## Aim of the task
The entries that follow include a run beginning at the line with "hfov_deg: 71.6" and ending at the line with "focal_mm: 6.3"; restate that run word for word and leave the rest out.

## Camera intrinsics data
_ _ _

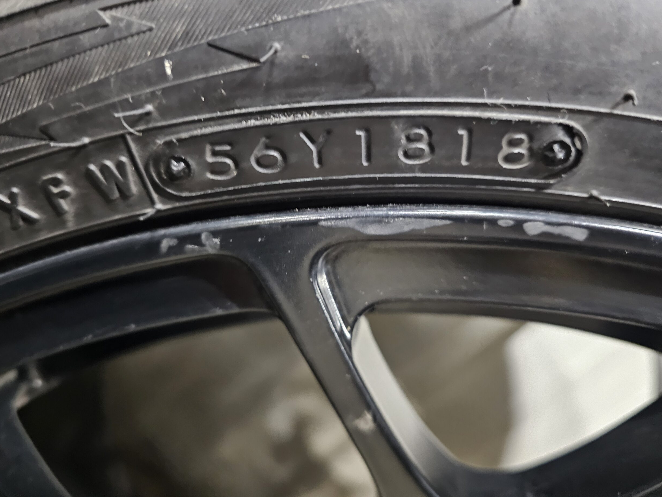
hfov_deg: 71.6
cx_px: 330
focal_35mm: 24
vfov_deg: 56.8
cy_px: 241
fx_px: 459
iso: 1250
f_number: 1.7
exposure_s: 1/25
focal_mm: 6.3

_ _ _

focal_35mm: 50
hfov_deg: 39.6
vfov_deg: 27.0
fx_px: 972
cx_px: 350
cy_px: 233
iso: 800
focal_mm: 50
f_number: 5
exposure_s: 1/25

_ _ _

## Answer below
hfov_deg: 71.6
cx_px: 330
focal_35mm: 24
vfov_deg: 56.8
cy_px: 241
fx_px: 459
iso: 1250
f_number: 1.7
exposure_s: 1/25
focal_mm: 6.3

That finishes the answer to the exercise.